Je n’utilise pas Internet, encore moins les réseaux sociaux. J’ai un community manager, un petit jeune qui s’occupe de cette m**** pour annoncer mes parutions et communiquer sur mon podcast. Mais un jour, j’ai, sur mon Gmail, une alerte pour me signifier un message Facebook. Si je n’ai pas reconnu le nom, j’ai tout de suite compris qui c’était : “De tous les noms que tu aurais pu choisir, il a fallu que tu choisisses Debbie.” C’était drôle, mais le stress s’est emparé de moi, je ne lui avais pas parlé depuis 35 ans ! On a échangé, elle m’a dit qu’elle avait beaucoup aimé le livre et on s’est promis de dîner ensemble pour parler du passé.
« Je n’ai jamais accordé d’attention aux critiques et à la réputation que j’avais dans les médias. Aux États-Unis, chaque critique de mes livres commence par “L’auteur d’American Psycho”. Cette phrase sera sur ma tombe, c’est certain ! »
Bret Easton Ellis
Avec du recul, comment ce livre a-t-il impacté votre vie ?
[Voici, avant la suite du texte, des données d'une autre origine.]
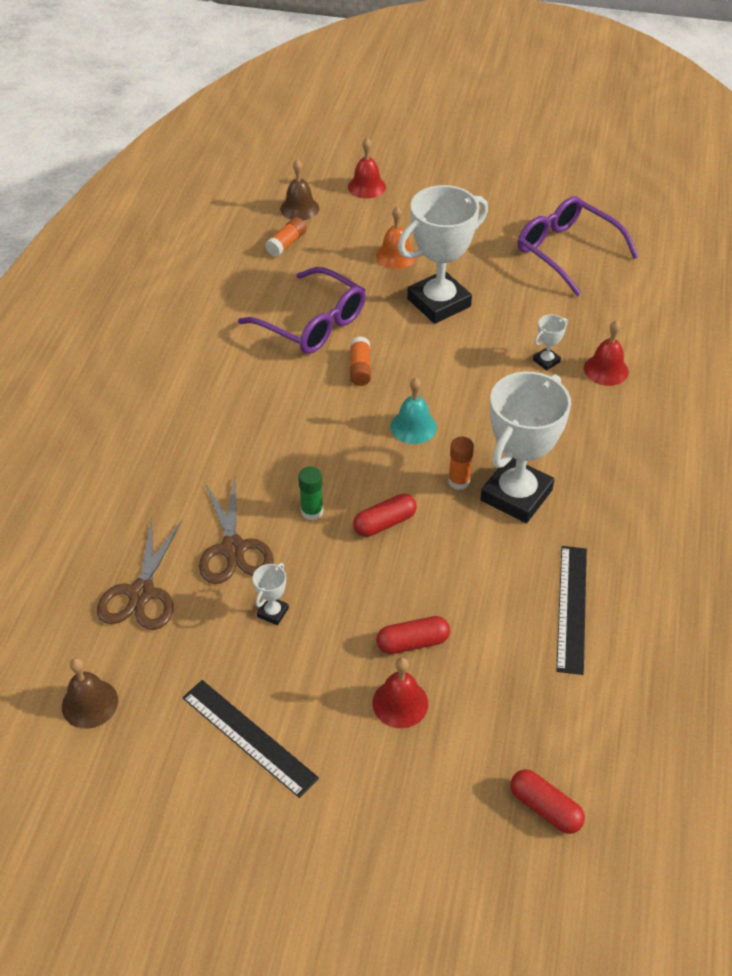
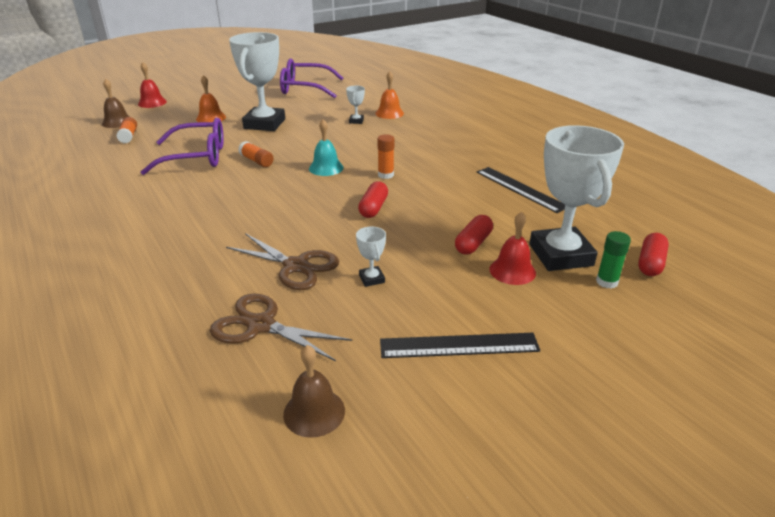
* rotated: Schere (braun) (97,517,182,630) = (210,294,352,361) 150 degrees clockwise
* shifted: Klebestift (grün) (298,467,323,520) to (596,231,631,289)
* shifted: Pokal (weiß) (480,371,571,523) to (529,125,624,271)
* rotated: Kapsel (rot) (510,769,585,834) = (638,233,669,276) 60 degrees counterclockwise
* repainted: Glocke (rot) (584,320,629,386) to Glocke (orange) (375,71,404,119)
La vérité, c’est que j’aime l’écriture par-dessus tout, mais je ne crois pas à cette idée que l’écriture change votre vie. Ce qui impacte ma vie aujourd’hui, ce n’est pas mon roman, c’est mon p***** de problème de plomberie qui en ce moment même inonde ma maison de Los Angeles ; ce sont mes parents qui vieillissent et que j’essaie de voir le plus possible ; c’est ma sœur qui est très fragile émotionnellement ; c’est la santé de mon compagnon qui tente de combattre ses addictions. Je m’enferme tellement dans mon monde quand j’écris qu’une fois le livre sorti, j’essaie de ne me préoccuper que de la réalité.
On vous considère depuis vos débuts comme le Prince des ténèbres de la littérature, comment vivez- vous avec cette étiquette ?
Je m’en fous. Je n’ai jamais accordé d’attention aux critiques et à la réputation que j’avais dans les médias. Aux États-Unis, chaque critique de mes livres commence par “L’auteur d’American Psycho”. Cette phrase sera sur ma tombe, c’est certain !
Quelle est votre définition du style ?
Le narrateur. Chaque livre se définit par son narrateur. Comment va-t-il raconter son histoire ? Avec quelle voix, quelle manière d’exprimer ses sentiments ? Au début, j’ai essayé d’écrire Moins que zéro à la troisième personne. Quelle horreur ! Comment raconter l’éternelle gueule de bois de Clay autrement que par une première personne dépressive, qui s’exprime en phrases courtes et définitives. Même réflexion pour Patrick Bateman : comment coucher ce personnage odieux sur la page ? Comment voit-il le monde, qu’est-ce qu’il voit ? Qu’est-ce qu’il manque ? Pendant toute l’écriture du roman, j’avais un post-it au-dessus de ma tête : “Patrick n’utilise pas de métaphore”. Un monstre comme lui n’utilise pas de métaphore, il voit les événements de la manière brute, brutale.
Vous citez beaucoup Stephen King dans ce livre…
Il a joué un grand rôle dans ma vocation d’écrivain. Et plus particulièrement son roman Shining (1977). Lunar Park, c’était mon hommage à Stephen King, mon Shining. C’est le livre qui m’a demandé le plus de temps et d’énergie. J’essayais à l’époque de comprendre ma ridicule célébrité. J’ai tout de suite pensé à Jack Torrance dans son hôtel hanté et je me suis dit, tiens, moi aussi je vais jouer à l’écrivain hanté par les fantômes.